• Task prompt: Reproduce every line of text in the material below, word for word and in the same order. Leave out the picture markers.

(Extracted page text)
»»

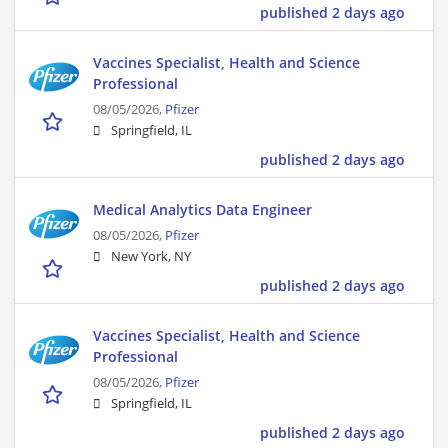
published 2 days ago
Vaccines Specialist, Health and Science
Professional
08/05/2026,
Pfizer
Springfield, IL
published 2 days ago
Medical Analytics Data Engineer
08/05/2026,
Pfizer
New York, NY
published 2 days ago
Vaccines Specialist, Health and Science
Professional
08/05/2026,
Pfizer
Springfield, IL
published 2 days ago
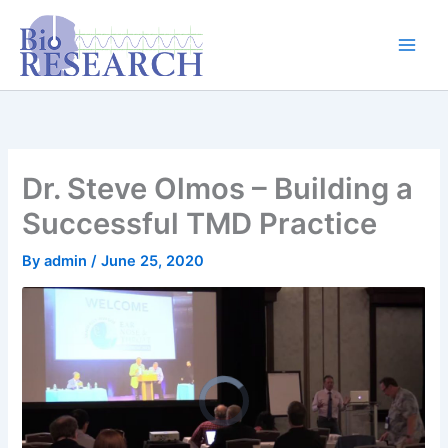
Skip
content
to
content
Dr. Steve Olmos – Building a
Successful TMD Practice
By
admin
/
June 25, 2020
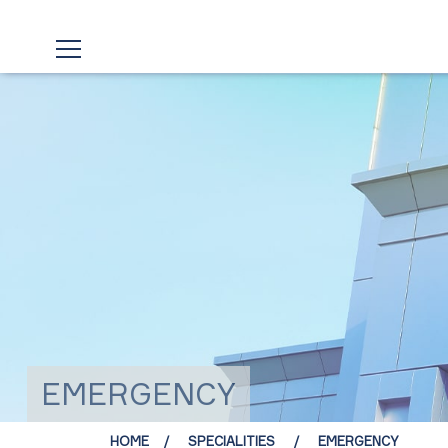
EMERGENCY
HOME
SPECIALITIES
EMERGENCY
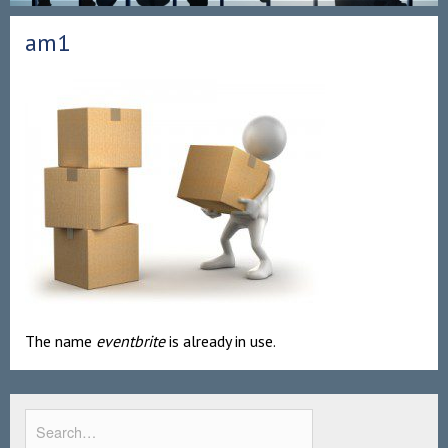
am1
The name
eventbrite
is already in use.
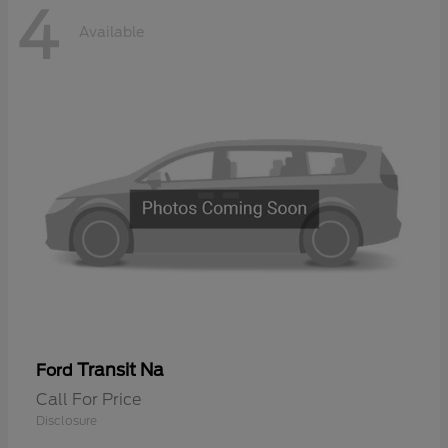
4
Available
Transit Na
Ford
Call For Price
Disclosure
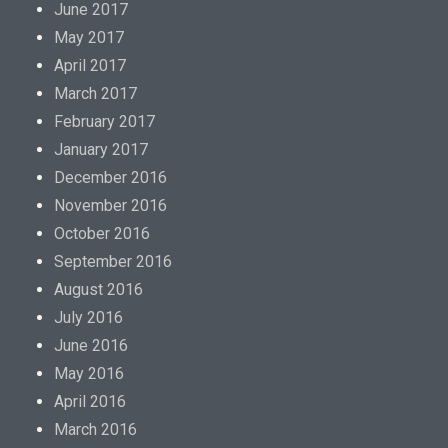
June 2017
May 2017
April 2017
March 2017
February 2017
January 2017
December 2016
November 2016
October 2016
September 2016
August 2016
July 2016
June 2016
May 2016
April 2016
March 2016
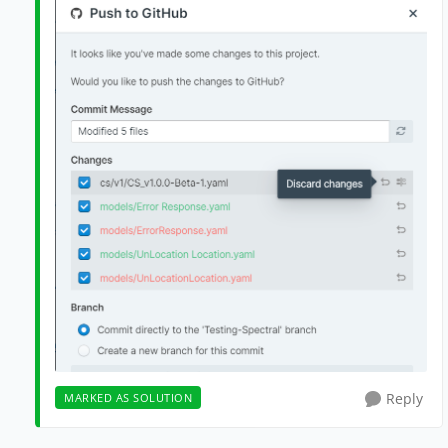
Reply
MARKED AS SOLUTION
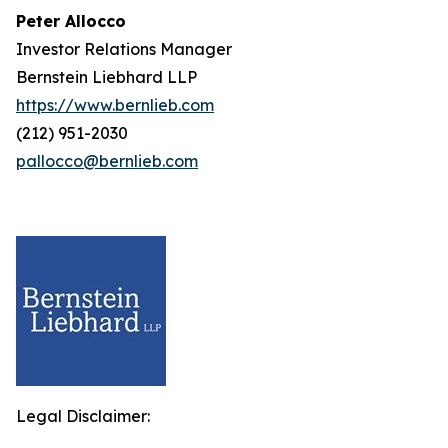
Peter Allocco
Investor Relations Manager
Bernstein Liebhard LLP
https://www.bernlieb.com
(212) 951-2030
pallocco@bernlieb.com
Legal Disclaimer:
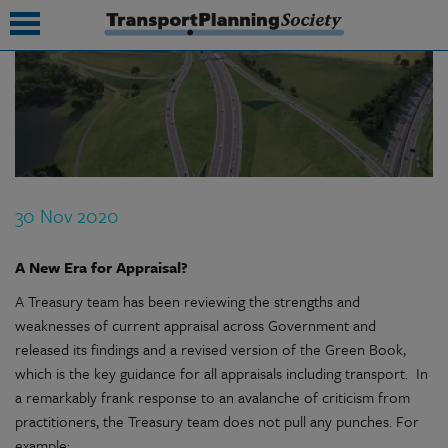
submenu
submenu
submenu
30 Nov 2020
submenu
submenu
A New Era for Appraisal?
A Treasury team has been reviewing the strengths and
submenu
weaknesses of current appraisal across Government and
submenu
released its findings and a revised version of the Green Book,
which is the key guidance for all appraisals including transport. In
a remarkably frank response to an avalanche of criticism from
practitioners, the Treasury team does not pull any punches. For
example:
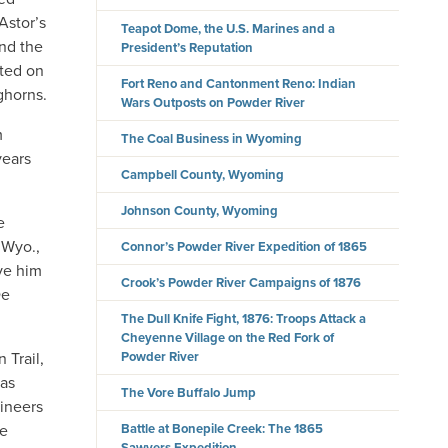
Astor’s
Teapot Dome, the U.S. Marines and a
and the
President’s Reputation
rted on
Fort Reno and Cantonment Reno: Indian
ghorns.
Wars Outposts on Powder River
m
The Coal Business in Wyoming
years
Campbell County, Wyoming
Johnson County, Wyoming
e
 Wyo.,
Connor’s Powder River Expedition of 1865
ove him
Crook’s Powder River Campaigns of 1876
De
The Dull Knife Fight, 1876: Troops Attack a
Cheyenne Village on the Red Fork of
 Trail,
Powder River
was
The Vore Buffalo Jump
gineers
ue
Battle at Bonepile Creek: The 1865
Sawyers Expedition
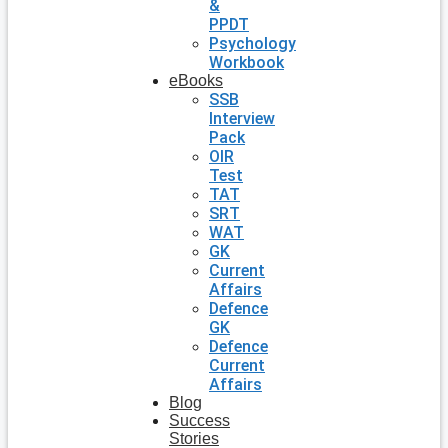
&
PPDT
Psychology
Workbook
eBooks
SSB
Interview
Pack
OIR
Test
TAT
SRT
WAT
GK
Current
Affairs
Defence
GK
Defence
Current
Affairs
Blog
Success
Stories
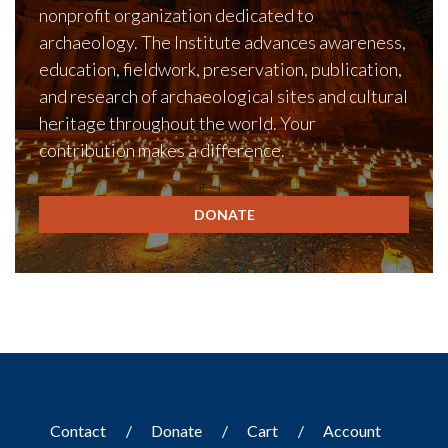
nonprofit organization dedicated to
archaeology. The Institute advances awareness,
education, fieldwork, preservation, publication,
and research of archaeological sites and cultural
heritage throughout the world. Your
contribution makes a difference.
DONATE
Contact
Donate
Cart
Account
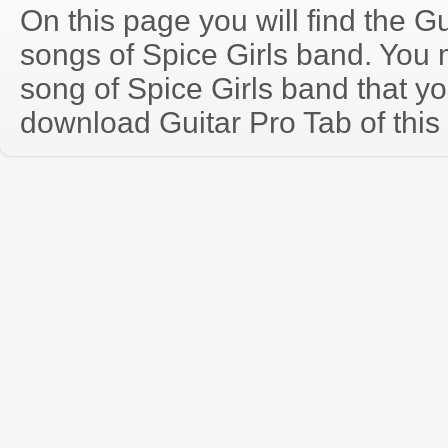
On this page you will find the Gu
songs of Spice Girls band. You
song of Spice Girls band that y
download Guitar Pro Tab of this 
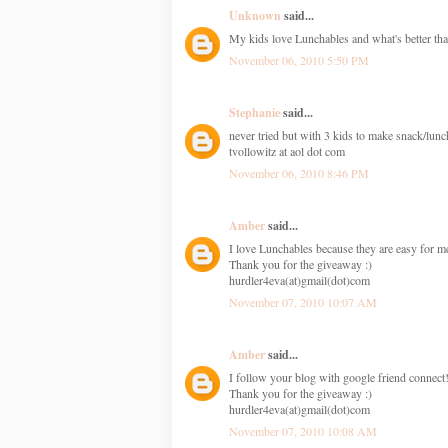
Unknown
said...
My kids love Lunchables and what's better tha
November 06, 2010 5:50 PM
Stephanie
said...
never tried but with 3 kids to make snack/lunc
tvollowitz at aol dot com
November 06, 2010 8:46 PM
Amber
said...
I love Lunchables because they are easy for me
Thank you for the giveaway :)
hurdler4eva(at)gmail(dot)com
November 07, 2010 10:07 AM
Amber
said...
I follow your blog with google friend connect
Thank you for the giveaway :)
hurdler4eva(at)gmail(dot)com
November 07, 2010 10:08 AM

««

• Solution to this exercise:
published 2 days ago
Vaccines Specialist, Health and Science
Professional
08/05/2026,
Pfizer
Springfield, IL
published 2 days ago
Medical Analytics Data Engineer
08/05/2026,
Pfizer
New York, NY
published 2 days ago
Vaccines Specialist, Health and Science
Professional
08/05/2026,
Pfizer
Springfield, IL
published 2 days ago
Skip
content
to
content
Dr. Steve Olmos – Building a
Successful TMD Practice
By
admin
/
June 25, 2020
EMERGENCY
HOME
SPECIALITIES
EMERGENCY
am1
The name
eventbrite
is already in use.
4
Available
Transit Na
Ford
Call For Price
Disclosure
June 2017
May 2017
April 2017
March 2017
February 2017
January 2017
December 2016
November 2016
October 2016
September 2016
August 2016
July 2016
June 2016
May 2016
April 2016
March 2016
Reply
MARKED AS SOLUTION
Peter Allocco
Investor Relations Manager
Bernstein Liebhard LLP
https://www.bernlieb.com
(212) 951-2030
pallocco@bernlieb.com
Legal Disclaimer:
submenu
submenu
submenu
30 Nov 2020
submenu
submenu
A New Era for Appraisal?
A Treasury team has been reviewing the strengths and
submenu
weaknesses of current appraisal across Government and
submenu
released its findings and a revised version of the Green Book,
which is the key guidance for all appraisals including transport. In
a remarkably frank response to an avalanche of criticism from
practitioners, the Treasury team does not pull any punches. For
example:
Astor’s
Teapot Dome, the U.S. Marines and a
and the
President’s Reputation
rted on
Fort Reno and Cantonment Reno: Indian
ghorns.
Wars Outposts on Powder River
m
The Coal Business in Wyoming
years
Campbell County, Wyoming
Johnson County, Wyoming
e
 Wyo.,
Connor’s Powder River Expedition of 1865
ove him
Crook’s Powder River Campaigns of 1876
De
The Dull Knife Fight, 1876: Troops Attack a
Cheyenne Village on the Red Fork of
 Trail,
Powder River
was
The Vore Buffalo Jump
gineers
ue
Battle at Bonepile Creek: The 1865
Sawyers Expedition
&
PPDT
Psychology
Workbook
eBooks
SSB
Interview
Pack
OIR
Test
TAT
SRT
WAT
GK
Current
Affairs
Defence
GK
Defence
Current
Affairs
Blog
Success
Stories
nonprofit organization dedicated to
archaeology. The Institute advances awareness,
education, fieldwork, preservation, publication,
and research of archaeological sites and cultural
heritage throughout the world. Your
contribution makes a difference.
DONATE
Contact
Donate
Cart
Account
On this page you will find the Gu
songs of Spice Girls band. You
song of Spice Girls band that y
download Guitar Pro Tab of this 
Unknown
said...
My kids love Lunchables and what's better tha
November 06, 2010 5:50 PM
Stephanie
said...
never tried but with 3 kids to make snack/lunc
tvollowitz at aol dot com
November 06, 2010 8:46 PM
Amber
said...
I love Lunchables because they are easy for me
Thank you for the giveaway :)
hurdler4eva(at)gmail(dot)com
November 07, 2010 10:07 AM
Amber
said...
I follow your blog with google friend connect
Thank you for the giveaway :)
hurdler4eva(at)gmail(dot)com
November 07, 2010 10:08 AM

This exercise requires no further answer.